Les vignerons présentés sur le site sont sélectionnés par des « experts » de Wine-Funding (sommeliers, critiques de vin, etc.), et les investisseurs peuvent y contribuer en finançant un certain nombre de projets, de l’acquisition de terrains à l’achat d’équipement. Selon le type de projet, les investisseurs deviendront actionnaires ou seront remboursés en vin.

Les viticulteurs peuvent envoyer des échantillons aux experts de l’entreprise afin d’être sélectionnés pour le financement d’un projet. Le site, qui a été lancé le mois dernier avec les seuls viticulteurs français, acceptera à terme des projets d’autres pays.

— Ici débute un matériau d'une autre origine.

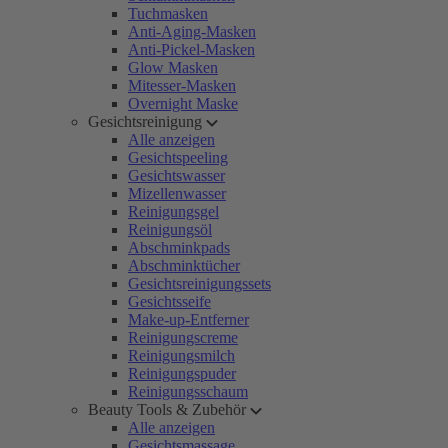
Tuchmasken
Anti-Aging-Masken
Anti-Pickel-Masken
Glow Masken
Mitesser-Masken
Overnight Maske
Gesichtsreinigung
Alle anzeigen
Gesichtspeeling
Gesichtswasser
Mizellenwasser
Reinigungsgel
Reinigungsöl
Abschminkpads
Abschminktücher
Gesichtsreinigungssets
Gesichtsseife
Make-up-Entferner
Reinigungscreme
Reinigungsmilch
Reinigungspuder
Reinigungsschaum
Beauty Tools & Zubehör
Alle anzeigen
Gesichtsmassage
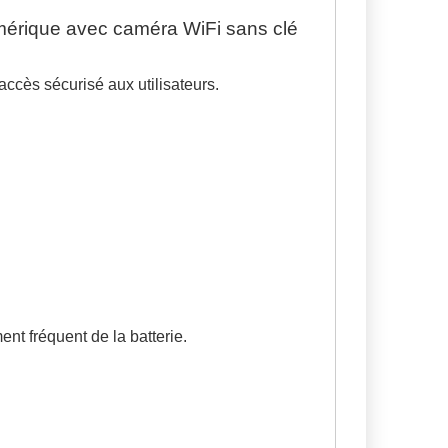
numérique avec caméra WiFi sans clé
accès sécurisé aux utilisateurs.
nt fréquent de la batterie.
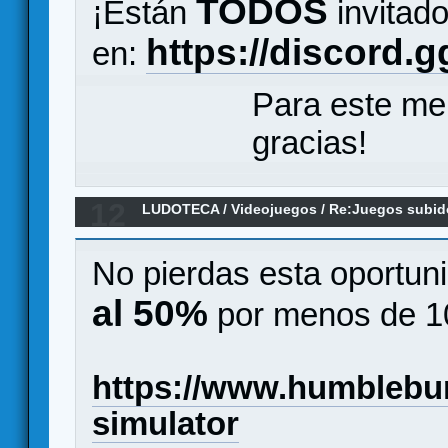
TODOS
¡Están
invitado
https://discord.
en:
Para este me
gracias!
12
LUDOTECA
/
Videojuegos
/
Re:Juegos subido
No pierdas esta oportuni
al 50%
por menos de 10
https://www.humblebun
simulator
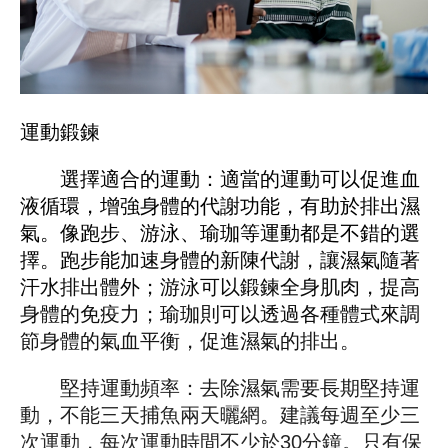
運動鍛鍊
選擇適合的運動：適當的運動可以促進血
液循環，增強身體的代謝功能，有助於排出濕
氣。像跑步、游泳、瑜珈等運動都是不錯的選
擇。跑步能加速身體的新陳代謝，讓濕氣隨著
汗水排出體外；游泳可以鍛鍊全身肌肉，提高
身體的免疫力；瑜珈則可以透過各種體式來調
節身體的氣血平衡，促進濕氣的排出。
堅持運動頻率：去除濕氣需要長期堅持運
動，不能三天捕魚兩天曬網。建議每週至少三
次運動，每次運動時間不少於30分鐘。只有保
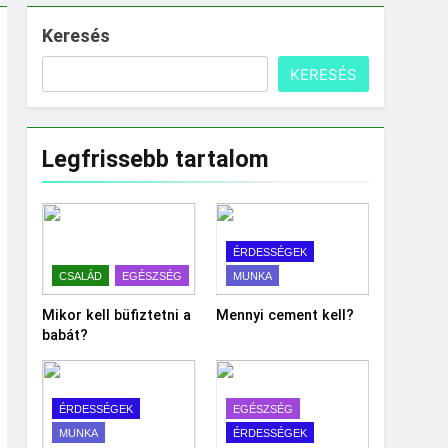
Keresés
KERESÉS
Legfrissebb tartalom
ÉRDESSÉGEK
CSALÁD
EGÉSZSÉG
MUNKA
Mikor kell büfiztetni a
Mennyi cement kell?
babát?
ÉRDESSÉGEK
EGÉSZSÉG
MUNKA
ÉRDESSÉGEK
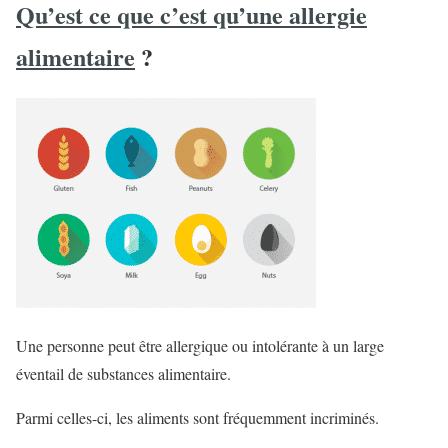
Qu’est ce que c’est qu’une allergie
alimentaire
?
Une personne peut être allergique ou intolérante à un large
éventail de substances alimentaire.
Parmi celles-ci, les aliments sont fréquemment incriminés.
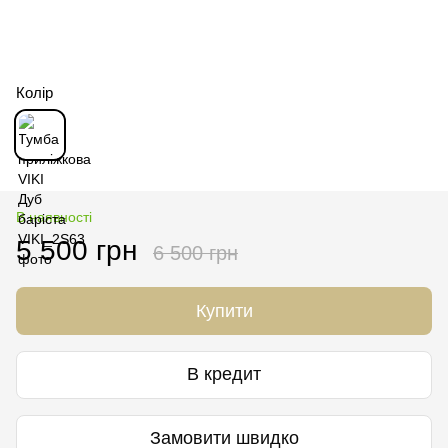
Колір
В наявності
5 500 грн
6 500 грн
Купити
В кредит
Замовити швидко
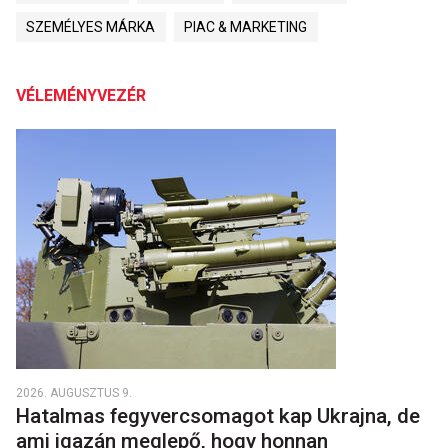
SZEMÉLYES MÁRKA
PIAC & MARKETING
VÉLEMÉNYVEZÉR
2026. AUGUSZTUS 9.
Hatalmas fegyvercsomagot kap Ukrajna, de
ami igazán meglepő, hogy honnan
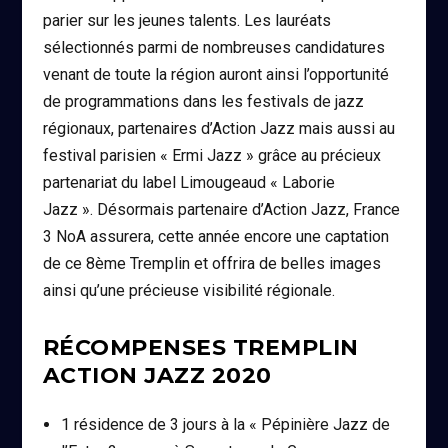
parier sur les jeunes talents. Les lauréats
sélectionnés parmi de nombreuses candidatures
venant de toute la région auront ainsi l’opportunité
de programmations dans les festivals de jazz
régionaux, partenaires d’Action Jazz mais aussi au
festival parisien « Ermi Jazz » grâce au précieux
partenariat du label Limougeaud « Laborie
Jazz ». Désormais partenaire d’Action Jazz, France
3 NoA assurera, cette année encore une captation
de ce 8ème Tremplin et offrira de belles images
ainsi qu’une précieuse visibilité régionale.
RÉCOMPENSES TREMPLIN
ACTION JAZZ 2020
1 résidence de 3 jours à la « Pépinière Jazz de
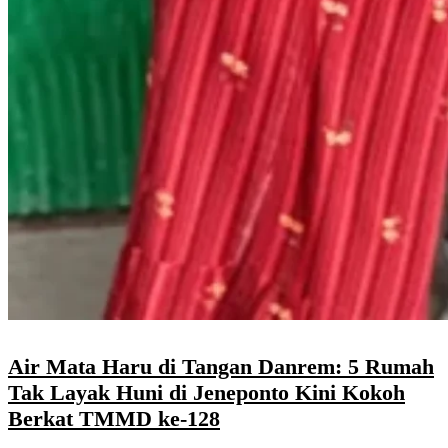
Air Mata Haru di Tangan Danrem: 5 Rumah
Tak Layak Huni di Jeneponto Kini Kokoh
Berkat TMMD ke-128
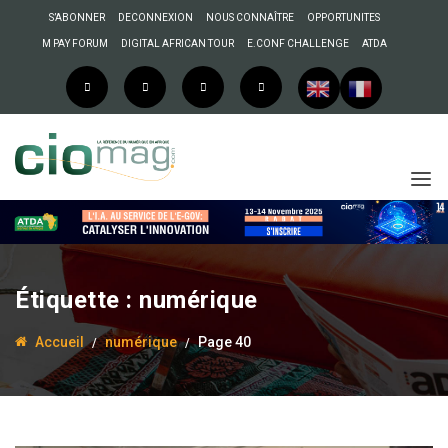
S’ABONNER
DECONNEXION
NOUS CONNAÎTRE
OPPORTUNITES
M PAY FORUM
DIGITAL AFRICAN TOUR
E.CONF CHALLENGE
ATDA
Étiquette :
numérique
Accueil
numérique
Page 40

La tendance au crowdfunding s’est largement infiltrée dans le monde de l’alimentation et des boissons. Aux États-Unis, un site met en relation des restaurateurs en herbe et des investisseurs, qui reçoivent une participation au capital, ainsi que des avantages typiques liés à l’investissement, tels que des invitations à des fêtes et des réductions futures. Kickstarter a également joué un rôle important dans le financement de projets dans le domaine de l’alimentation et des boissons. En avril, un distributeur de vin a permis de collecter 100 000 euros via Kickstarter en 15 heures seulement. Un appareil de brassage à domicile a suscité un intérêt considérable l’année dernière, permettant de récolter plus d’un million de dollars malgré un objectif de seulement 200 000 euros.